Exercise:
Print the entries exactly as given.

Available data:

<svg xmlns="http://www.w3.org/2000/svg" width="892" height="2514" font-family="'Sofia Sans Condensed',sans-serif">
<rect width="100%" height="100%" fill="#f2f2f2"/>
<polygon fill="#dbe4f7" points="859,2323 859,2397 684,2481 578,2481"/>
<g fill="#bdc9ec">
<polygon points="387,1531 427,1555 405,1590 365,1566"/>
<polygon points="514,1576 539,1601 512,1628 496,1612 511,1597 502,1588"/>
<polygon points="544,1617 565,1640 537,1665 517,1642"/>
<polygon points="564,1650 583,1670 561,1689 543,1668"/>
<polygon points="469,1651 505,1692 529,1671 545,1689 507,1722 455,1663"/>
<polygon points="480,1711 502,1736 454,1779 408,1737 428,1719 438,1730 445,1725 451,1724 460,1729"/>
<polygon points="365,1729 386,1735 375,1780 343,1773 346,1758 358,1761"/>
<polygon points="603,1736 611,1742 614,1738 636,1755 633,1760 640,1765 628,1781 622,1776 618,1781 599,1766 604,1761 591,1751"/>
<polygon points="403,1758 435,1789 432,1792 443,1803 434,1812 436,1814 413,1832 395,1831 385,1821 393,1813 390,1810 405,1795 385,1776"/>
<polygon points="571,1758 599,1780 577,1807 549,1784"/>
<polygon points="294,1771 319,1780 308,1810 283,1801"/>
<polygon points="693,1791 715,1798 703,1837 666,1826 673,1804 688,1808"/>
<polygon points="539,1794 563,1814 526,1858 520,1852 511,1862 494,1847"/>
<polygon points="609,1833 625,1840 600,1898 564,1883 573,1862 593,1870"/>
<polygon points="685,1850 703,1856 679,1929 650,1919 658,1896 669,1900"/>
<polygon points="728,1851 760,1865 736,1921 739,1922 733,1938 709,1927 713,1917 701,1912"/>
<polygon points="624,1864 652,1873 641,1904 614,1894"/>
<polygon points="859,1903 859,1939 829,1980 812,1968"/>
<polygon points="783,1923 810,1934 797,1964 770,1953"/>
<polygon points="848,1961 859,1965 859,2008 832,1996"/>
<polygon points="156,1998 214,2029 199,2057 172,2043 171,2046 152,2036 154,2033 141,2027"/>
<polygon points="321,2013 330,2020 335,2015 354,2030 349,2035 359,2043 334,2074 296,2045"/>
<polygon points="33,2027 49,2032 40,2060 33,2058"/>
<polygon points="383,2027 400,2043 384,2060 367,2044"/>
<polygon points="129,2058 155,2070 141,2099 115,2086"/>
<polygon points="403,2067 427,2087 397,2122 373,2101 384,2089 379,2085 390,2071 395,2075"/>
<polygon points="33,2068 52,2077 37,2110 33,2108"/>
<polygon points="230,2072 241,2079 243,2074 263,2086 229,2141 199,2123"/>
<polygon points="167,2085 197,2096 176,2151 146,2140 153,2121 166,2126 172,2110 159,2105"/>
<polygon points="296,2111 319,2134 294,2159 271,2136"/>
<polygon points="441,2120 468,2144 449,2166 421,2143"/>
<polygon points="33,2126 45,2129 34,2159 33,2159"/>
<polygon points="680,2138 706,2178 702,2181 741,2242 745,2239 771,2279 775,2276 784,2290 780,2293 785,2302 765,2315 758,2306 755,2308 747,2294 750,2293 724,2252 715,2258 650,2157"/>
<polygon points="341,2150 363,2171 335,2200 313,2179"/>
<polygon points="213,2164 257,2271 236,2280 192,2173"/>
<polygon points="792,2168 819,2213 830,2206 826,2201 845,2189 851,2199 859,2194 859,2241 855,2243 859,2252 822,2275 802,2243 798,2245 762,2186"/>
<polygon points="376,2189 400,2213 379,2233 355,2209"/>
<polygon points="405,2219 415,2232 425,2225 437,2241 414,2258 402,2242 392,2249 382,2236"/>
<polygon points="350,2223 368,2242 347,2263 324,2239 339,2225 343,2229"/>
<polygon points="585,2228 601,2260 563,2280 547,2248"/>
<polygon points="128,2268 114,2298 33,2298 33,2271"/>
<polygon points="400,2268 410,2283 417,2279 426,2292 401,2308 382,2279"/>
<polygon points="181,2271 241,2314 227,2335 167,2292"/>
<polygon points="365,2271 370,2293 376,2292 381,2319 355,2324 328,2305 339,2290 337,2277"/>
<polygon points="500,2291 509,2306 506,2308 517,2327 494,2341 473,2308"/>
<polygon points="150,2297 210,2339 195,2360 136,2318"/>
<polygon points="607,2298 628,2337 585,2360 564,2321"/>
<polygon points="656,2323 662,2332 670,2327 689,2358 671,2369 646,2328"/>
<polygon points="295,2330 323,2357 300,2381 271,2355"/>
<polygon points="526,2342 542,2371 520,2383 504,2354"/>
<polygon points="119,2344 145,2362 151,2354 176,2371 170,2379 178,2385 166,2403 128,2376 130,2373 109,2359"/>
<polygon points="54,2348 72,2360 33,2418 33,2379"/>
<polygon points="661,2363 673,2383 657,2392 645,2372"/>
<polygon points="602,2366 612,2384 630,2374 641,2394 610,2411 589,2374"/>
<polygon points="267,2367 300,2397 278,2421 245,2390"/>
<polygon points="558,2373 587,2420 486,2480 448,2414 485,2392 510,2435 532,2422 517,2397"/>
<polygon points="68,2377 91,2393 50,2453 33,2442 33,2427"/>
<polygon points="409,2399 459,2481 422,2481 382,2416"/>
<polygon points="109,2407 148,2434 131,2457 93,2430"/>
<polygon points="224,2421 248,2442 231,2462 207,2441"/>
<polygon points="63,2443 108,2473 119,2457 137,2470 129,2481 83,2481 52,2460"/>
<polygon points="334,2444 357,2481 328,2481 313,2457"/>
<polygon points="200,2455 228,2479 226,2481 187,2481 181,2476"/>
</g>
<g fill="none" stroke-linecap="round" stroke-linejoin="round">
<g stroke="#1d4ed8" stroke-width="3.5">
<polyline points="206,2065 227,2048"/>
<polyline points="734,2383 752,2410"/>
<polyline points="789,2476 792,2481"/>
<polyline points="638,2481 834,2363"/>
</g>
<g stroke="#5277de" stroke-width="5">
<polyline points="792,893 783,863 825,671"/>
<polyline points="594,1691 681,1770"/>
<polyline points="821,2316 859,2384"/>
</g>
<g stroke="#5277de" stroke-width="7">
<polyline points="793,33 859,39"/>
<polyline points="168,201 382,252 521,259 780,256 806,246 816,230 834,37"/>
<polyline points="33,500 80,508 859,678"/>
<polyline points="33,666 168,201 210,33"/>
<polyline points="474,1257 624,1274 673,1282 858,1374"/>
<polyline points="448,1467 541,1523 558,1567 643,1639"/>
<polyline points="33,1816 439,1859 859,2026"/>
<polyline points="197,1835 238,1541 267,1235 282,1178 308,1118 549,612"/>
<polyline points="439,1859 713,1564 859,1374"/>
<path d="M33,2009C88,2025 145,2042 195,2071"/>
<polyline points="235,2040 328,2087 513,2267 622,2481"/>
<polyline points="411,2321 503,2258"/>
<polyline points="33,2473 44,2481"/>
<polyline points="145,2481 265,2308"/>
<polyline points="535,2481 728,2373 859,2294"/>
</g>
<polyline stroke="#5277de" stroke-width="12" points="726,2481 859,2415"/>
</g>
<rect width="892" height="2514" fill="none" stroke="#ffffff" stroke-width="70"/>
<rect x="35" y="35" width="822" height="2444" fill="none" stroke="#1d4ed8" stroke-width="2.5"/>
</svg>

Task solution:
<svg xmlns="http://www.w3.org/2000/svg" width="892" height="2514" font-family="'Sofia Sans Condensed',sans-serif">
<rect width="100%" height="100%" fill="#f2f2f2"/>
<polygon fill="#dbe4f7" points="859,2323 859,2397 684,2481 578,2481"/>
<g fill="#bdc9ec">
<polygon points="387,1531 427,1555 405,1590 365,1566"/>
<polygon points="514,1576 539,1601 512,1628 496,1612 511,1597 502,1588"/>
<polygon points="544,1617 565,1640 537,1665 517,1642"/>
<polygon points="564,1650 583,1670 561,1689 543,1668"/>
<polygon points="469,1651 505,1692 529,1671 545,1689 507,1722 455,1663"/>
<polygon points="480,1711 502,1736 454,1779 408,1737 428,1719 438,1730 445,1725 451,1724 460,1729"/>
<polygon points="365,1729 386,1735 375,1780 343,1773 346,1758 358,1761"/>
<polygon points="603,1736 611,1742 614,1738 636,1755 633,1760 640,1765 628,1781 622,1776 618,1781 599,1766 604,1761 591,1751"/>
<polygon points="403,1758 435,1789 432,1792 443,1803 434,1812 436,1814 413,1832 395,1831 385,1821 393,1813 390,1810 405,1795 385,1776"/>
<polygon points="571,1758 599,1780 577,1807 549,1784"/>
<polygon points="294,1771 319,1780 308,1810 283,1801"/>
<polygon points="693,1791 715,1798 703,1837 666,1826 673,1804 688,1808"/>
<polygon points="539,1794 563,1814 526,1858 520,1852 511,1862 494,1847"/>
<polygon points="609,1833 625,1840 600,1898 564,1883 573,1862 593,1870"/>
<polygon points="685,1850 703,1856 679,1929 650,1919 658,1896 669,1900"/>
<polygon points="728,1851 760,1865 736,1921 739,1922 733,1938 709,1927 713,1917 701,1912"/>
<polygon points="624,1864 652,1873 641,1904 614,1894"/>
<polygon points="859,1903 859,1939 829,1980 812,1968"/>
<polygon points="783,1923 810,1934 797,1964 770,1953"/>
<polygon points="848,1961 859,1965 859,2008 832,1996"/>
<polygon points="156,1998 214,2029 199,2057 172,2043 171,2046 152,2036 154,2033 141,2027"/>
<polygon points="321,2013 330,2020 335,2015 354,2030 349,2035 359,2043 334,2074 296,2045"/>
<polygon points="33,2027 49,2032 40,2060 33,2058"/>
<polygon points="383,2027 400,2043 384,2060 367,2044"/>
<polygon points="129,2058 155,2070 141,2099 115,2086"/>
<polygon points="403,2067 427,2087 397,2122 373,2101 384,2089 379,2085 390,2071 395,2075"/>
<polygon points="33,2068 52,2077 37,2110 33,2108"/>
<polygon points="230,2072 241,2079 243,2074 263,2086 229,2141 199,2123"/>
<polygon points="167,2085 197,2096 176,2151 146,2140 153,2121 166,2126 172,2110 159,2105"/>
<polygon points="296,2111 319,2134 294,2159 271,2136"/>
<polygon points="441,2120 468,2144 449,2166 421,2143"/>
<polygon points="33,2126 45,2129 34,2159 33,2159"/>
<polygon points="680,2138 706,2178 702,2181 741,2242 745,2239 771,2279 775,2276 784,2290 780,2293 785,2302 765,2315 758,2306 755,2308 747,2294 750,2293 724,2252 715,2258 650,2157"/>
<polygon points="341,2150 363,2171 335,2200 313,2179"/>
<polygon points="213,2164 257,2271 236,2280 192,2173"/>
<polygon points="792,2168 819,2213 830,2206 826,2201 845,2189 851,2199 859,2194 859,2241 855,2243 859,2252 822,2275 802,2243 798,2245 762,2186"/>
<polygon points="376,2189 400,2213 379,2233 355,2209"/>
<polygon points="405,2219 415,2232 425,2225 437,2241 414,2258 402,2242 392,2249 382,2236"/>
<polygon points="350,2223 368,2242 347,2263 324,2239 339,2225 343,2229"/>
<polygon points="585,2228 601,2260 563,2280 547,2248"/>
<polygon points="128,2268 114,2298 33,2298 33,2271"/>
<polygon points="400,2268 410,2283 417,2279 426,2292 401,2308 382,2279"/>
<polygon points="181,2271 241,2314 227,2335 167,2292"/>
<polygon points="365,2271 370,2293 376,2292 381,2319 355,2324 328,2305 339,2290 337,2277"/>
<polygon points="500,2291 509,2306 506,2308 517,2327 494,2341 473,2308"/>
<polygon points="150,2297 210,2339 195,2360 136,2318"/>
<polygon points="607,2298 628,2337 585,2360 564,2321"/>
<polygon points="656,2323 662,2332 670,2327 689,2358 671,2369 646,2328"/>
<polygon points="295,2330 323,2357 300,2381 271,2355"/>
<polygon points="526,2342 542,2371 520,2383 504,2354"/>
<polygon points="119,2344 145,2362 151,2354 176,2371 170,2379 178,2385 166,2403 128,2376 130,2373 109,2359"/>
<polygon points="54,2348 72,2360 33,2418 33,2379"/>
<polygon points="661,2363 673,2383 657,2392 645,2372"/>
<polygon points="602,2366 612,2384 630,2374 641,2394 610,2411 589,2374"/>
<polygon points="267,2367 300,2397 278,2421 245,2390"/>
<polygon points="558,2373 587,2420 486,2480 448,2414 485,2392 510,2435 532,2422 517,2397"/>
<polygon points="68,2377 91,2393 50,2453 33,2442 33,2427"/>
<polygon points="409,2399 459,2481 422,2481 382,2416"/>
<polygon points="109,2407 148,2434 131,2457 93,2430"/>
<polygon points="224,2421 248,2442 231,2462 207,2441"/>
<polygon points="63,2443 108,2473 119,2457 137,2470 129,2481 83,2481 52,2460"/>
<polygon points="334,2444 357,2481 328,2481 313,2457"/>
<polygon points="200,2455 228,2479 226,2481 187,2481 181,2476"/>
</g>
<g fill="none" stroke-linecap="round" stroke-linejoin="round">
<g stroke="#1d4ed8" stroke-width="3.5">
<polyline points="206,2065 227,2048"/>
<polyline points="734,2383 752,2410"/>
<polyline points="789,2476 792,2481"/>
<polyline points="638,2481 834,2363"/>
</g>
<g stroke="#5277de" stroke-width="5">
<polyline points="792,893 783,863 825,671"/>
<polyline points="594,1691 681,1770"/>
<polyline points="821,2316 859,2384"/>
</g>
<g stroke="#5277de" stroke-width="7">
<polyline points="793,33 859,39"/>
<polyline points="168,201 382,252 521,259 780,256 806,246 816,230 834,37"/>
<polyline points="33,500 80,508 859,678"/>
<polyline points="33,666 168,201 210,33"/>
<polyline points="474,1257 624,1274 673,1282 858,1374"/>
<polyline points="448,1467 541,1523 558,1567 643,1639"/>
<polyline points="33,1816 439,1859 859,2026"/>
<polyline points="197,1835 238,1541 267,1235 282,1178 308,1118 549,612"/>
<polyline points="439,1859 713,1564 859,1374"/>
<path d="M33,2009C88,2025 145,2042 195,2071"/>
<polyline points="235,2040 328,2087 513,2267 622,2481"/>
<polyline points="411,2321 503,2258"/>
<polyline points="33,2473 44,2481"/>
<polyline points="145,2481 265,2308"/>
<polyline points="535,2481 728,2373 859,2294"/>
</g>
<polyline stroke="#5277de" stroke-width="12" points="726,2481 859,2415"/>
</g>
<rect width="892" height="2514" fill="none" stroke="#ffffff" stroke-width="70"/>
<rect x="35" y="35" width="822" height="2444" fill="none" stroke="#1d4ed8" stroke-width="2.5"/>
</svg>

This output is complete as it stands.